*DOCUMENT EXTRACT*
A brief tryst with bullish oil positions among professional investors appears to have been just that: Brief.

Some investment banks, though, are growing more bullish on the oil outlook for the rest of the year. For example, JP Morgan (NYSE: JPM) projects Brent crude oil to rise to $65 per barrel in the third quarter and $67 per barrel in the fourth, reports Arjun Kharpal for CNBC. Barclays analysts anticipate Brent to reach $61 per barrel in the third quarter and $66 per barrel in the fourth. Nevertheless, the bank warned of ongoing issues that may still cause short-term volatility, which contributed to their slightly lower forecast.

Looking ahead, oil observers expect the supply and demand dynamic to become more balanced in 2016. The Organization of Petroleum Exporting Countries also projected rising demand for oil this year and the next, which could “imply an improvement toward a more balanced market.” [Oil ETFs Look to Rally]

Even with some longer term optimism for oil, hedge funds and other professional speculators once again pared bullish oil bets last week.

“Money managers’ net-long position in West Texas Intermediate crude declined 11 percent in the week ended Aug. 11, U.S. Commodity Futures Trading Commission data show. Short positions climbed to the highest level since March, a signal speculators see prices continuing to fall. Funds curbed bullish bets on Brent in London to the lowest level since December, data from ICE Futures Europe showed,” reports Mark Shenk for Bloomberg.

For the week ended Aug. 14, the United States Oil Fund (NYSEArca: USO) added $194.3 million in new assets, a total surpassed by just six other ETFs. Investors have added nearly $1.9 billion to USO this year even as the fund has tumbled nearly 31%.

Traders can profit from more oil declines with ETFs such as the ProShares UltraShort Bloomberg Crude Oil (NYSEArca: SCO) and the VelocityShares 3x Inverse Crude (NYSEArca: DWTI). SCO tries to reflect the two times inverse or -200% daily performance of WTI crude oil while DWTI takes the three times inverse or -300% performance of crude oil. [Inverse ETFs to Hedge Against Hurdles Ahead]

While those ETFs have surged in recent weeks, traders have been reluctant to add new money to thise funds.

*RECORD SET*
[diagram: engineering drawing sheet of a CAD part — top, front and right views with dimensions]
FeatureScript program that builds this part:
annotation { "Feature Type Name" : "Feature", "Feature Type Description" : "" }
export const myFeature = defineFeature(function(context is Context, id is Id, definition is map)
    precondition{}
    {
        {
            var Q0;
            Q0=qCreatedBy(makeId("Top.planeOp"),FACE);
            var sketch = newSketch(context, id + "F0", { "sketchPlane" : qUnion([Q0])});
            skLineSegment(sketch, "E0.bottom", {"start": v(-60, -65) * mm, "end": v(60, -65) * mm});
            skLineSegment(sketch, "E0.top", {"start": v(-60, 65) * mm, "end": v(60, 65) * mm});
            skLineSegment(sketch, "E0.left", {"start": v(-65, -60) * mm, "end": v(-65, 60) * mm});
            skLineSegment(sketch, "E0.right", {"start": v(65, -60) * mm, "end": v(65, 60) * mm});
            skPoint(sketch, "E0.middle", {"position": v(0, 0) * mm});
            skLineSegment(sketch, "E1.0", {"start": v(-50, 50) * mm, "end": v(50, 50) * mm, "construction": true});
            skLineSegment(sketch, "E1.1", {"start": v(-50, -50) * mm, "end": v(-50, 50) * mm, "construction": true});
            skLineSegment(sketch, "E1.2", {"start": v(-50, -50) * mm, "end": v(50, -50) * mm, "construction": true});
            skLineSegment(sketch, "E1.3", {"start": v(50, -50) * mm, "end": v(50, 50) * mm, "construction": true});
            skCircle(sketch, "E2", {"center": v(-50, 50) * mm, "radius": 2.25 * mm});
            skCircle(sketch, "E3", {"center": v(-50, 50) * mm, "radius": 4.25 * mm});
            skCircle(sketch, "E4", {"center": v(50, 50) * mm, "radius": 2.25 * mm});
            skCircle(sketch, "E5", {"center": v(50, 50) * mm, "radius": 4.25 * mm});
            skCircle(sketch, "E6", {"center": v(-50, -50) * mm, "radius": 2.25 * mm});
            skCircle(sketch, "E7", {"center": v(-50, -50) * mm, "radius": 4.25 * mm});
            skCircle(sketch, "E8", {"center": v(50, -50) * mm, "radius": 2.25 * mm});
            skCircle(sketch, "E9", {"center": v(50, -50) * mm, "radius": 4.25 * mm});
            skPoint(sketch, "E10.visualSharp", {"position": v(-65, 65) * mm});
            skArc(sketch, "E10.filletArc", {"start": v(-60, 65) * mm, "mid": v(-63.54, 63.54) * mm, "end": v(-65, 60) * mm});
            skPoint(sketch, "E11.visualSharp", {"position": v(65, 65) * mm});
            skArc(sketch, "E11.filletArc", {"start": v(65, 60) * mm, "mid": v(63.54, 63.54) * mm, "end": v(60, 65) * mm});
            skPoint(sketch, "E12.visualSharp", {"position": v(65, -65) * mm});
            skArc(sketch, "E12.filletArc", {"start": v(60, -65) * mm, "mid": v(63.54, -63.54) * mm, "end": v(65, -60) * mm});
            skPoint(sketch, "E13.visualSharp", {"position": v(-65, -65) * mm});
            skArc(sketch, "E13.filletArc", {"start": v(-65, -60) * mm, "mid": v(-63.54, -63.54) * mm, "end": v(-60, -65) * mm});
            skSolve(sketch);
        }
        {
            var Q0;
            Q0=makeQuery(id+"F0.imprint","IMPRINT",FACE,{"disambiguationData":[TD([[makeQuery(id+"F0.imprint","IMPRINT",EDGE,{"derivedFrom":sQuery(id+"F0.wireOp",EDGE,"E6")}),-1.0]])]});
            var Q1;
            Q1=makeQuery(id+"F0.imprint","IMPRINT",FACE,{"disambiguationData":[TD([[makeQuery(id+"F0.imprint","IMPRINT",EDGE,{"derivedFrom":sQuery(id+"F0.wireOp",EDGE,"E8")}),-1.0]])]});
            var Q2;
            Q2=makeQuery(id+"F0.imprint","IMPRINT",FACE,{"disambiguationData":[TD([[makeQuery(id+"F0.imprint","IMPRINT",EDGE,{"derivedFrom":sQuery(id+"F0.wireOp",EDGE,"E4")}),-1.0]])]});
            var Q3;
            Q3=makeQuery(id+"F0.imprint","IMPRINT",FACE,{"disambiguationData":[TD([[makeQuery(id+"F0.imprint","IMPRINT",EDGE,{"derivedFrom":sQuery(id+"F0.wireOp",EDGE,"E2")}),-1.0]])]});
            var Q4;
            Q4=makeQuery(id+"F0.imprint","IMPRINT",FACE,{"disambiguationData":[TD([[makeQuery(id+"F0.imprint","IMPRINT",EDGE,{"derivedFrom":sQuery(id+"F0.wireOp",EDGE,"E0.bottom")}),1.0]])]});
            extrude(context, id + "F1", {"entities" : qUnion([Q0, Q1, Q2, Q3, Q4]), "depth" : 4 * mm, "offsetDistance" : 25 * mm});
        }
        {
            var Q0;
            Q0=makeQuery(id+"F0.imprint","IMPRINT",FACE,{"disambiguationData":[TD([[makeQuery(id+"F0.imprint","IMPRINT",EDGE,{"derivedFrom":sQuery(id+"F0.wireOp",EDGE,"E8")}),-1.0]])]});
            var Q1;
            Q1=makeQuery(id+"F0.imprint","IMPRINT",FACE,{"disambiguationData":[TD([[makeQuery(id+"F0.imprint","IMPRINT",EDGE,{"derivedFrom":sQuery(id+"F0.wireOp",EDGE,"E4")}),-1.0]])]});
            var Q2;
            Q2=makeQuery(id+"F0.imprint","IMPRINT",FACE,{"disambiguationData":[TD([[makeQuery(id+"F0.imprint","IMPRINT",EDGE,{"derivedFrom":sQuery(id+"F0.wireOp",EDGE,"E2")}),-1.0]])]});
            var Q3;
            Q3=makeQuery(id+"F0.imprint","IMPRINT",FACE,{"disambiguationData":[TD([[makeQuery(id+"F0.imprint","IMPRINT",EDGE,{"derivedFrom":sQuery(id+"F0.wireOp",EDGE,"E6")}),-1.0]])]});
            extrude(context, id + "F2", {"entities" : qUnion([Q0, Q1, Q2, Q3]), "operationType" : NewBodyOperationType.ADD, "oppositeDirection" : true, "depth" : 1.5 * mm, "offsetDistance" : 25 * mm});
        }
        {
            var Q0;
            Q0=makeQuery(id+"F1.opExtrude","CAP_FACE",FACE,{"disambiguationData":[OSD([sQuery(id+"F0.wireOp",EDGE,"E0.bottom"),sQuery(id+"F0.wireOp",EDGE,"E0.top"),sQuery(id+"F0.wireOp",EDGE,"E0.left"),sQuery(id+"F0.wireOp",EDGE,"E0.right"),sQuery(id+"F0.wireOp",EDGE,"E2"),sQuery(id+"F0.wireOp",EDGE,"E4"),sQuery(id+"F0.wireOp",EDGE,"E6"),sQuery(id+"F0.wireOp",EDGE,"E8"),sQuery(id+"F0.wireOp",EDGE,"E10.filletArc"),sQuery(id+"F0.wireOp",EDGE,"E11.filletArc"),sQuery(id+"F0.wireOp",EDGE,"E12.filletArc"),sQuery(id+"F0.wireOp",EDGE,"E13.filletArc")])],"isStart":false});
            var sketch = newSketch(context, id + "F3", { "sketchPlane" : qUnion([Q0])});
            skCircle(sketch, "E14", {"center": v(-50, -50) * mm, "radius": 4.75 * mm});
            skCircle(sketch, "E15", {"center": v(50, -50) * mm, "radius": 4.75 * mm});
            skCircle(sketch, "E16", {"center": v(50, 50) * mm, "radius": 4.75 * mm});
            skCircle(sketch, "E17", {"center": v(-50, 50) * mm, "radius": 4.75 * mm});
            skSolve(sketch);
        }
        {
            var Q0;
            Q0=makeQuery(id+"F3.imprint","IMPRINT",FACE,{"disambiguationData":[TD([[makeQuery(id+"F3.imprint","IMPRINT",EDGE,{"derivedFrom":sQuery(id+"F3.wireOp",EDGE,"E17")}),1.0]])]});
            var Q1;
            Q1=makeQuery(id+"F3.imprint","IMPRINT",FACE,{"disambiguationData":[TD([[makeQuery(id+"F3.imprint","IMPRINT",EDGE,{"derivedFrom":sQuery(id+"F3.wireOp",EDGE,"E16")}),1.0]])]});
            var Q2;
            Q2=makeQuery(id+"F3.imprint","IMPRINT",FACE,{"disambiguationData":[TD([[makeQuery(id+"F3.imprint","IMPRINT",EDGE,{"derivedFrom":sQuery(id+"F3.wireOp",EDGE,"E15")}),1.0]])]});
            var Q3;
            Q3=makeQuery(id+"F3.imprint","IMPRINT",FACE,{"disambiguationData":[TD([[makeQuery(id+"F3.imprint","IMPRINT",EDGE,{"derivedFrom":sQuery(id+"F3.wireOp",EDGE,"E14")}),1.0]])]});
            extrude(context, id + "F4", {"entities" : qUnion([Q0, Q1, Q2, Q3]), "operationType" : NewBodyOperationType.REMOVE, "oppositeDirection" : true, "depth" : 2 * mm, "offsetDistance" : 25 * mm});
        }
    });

*WHAT TO PRODUCE*
Print the oil market article word for word, starting with "Looking ahead, oil" and ending with "Shenk for Bloomberg.", with both phrases included.

*SOLUTION FOR THIS TASK*
Looking ahead, oil observers expect the supply and demand dynamic to become more balanced in 2016. The Organization of Petroleum Exporting Countries also projected rising demand for oil this year and the next, which could “imply an improvement toward a more balanced market.” [Oil ETFs Look to Rally]

Even with some longer term optimism for oil, hedge funds and other professional speculators once again pared bullish oil bets last week.

“Money managers’ net-long position in West Texas Intermediate crude declined 11 percent in the week ended Aug. 11, U.S. Commodity Futures Trading Commission data show. Short positions climbed to the highest level since March, a signal speculators see prices continuing to fall. Funds curbed bullish bets on Brent in London to the lowest level since December, data from ICE Futures Europe showed,” reports Mark Shenk for Bloomberg.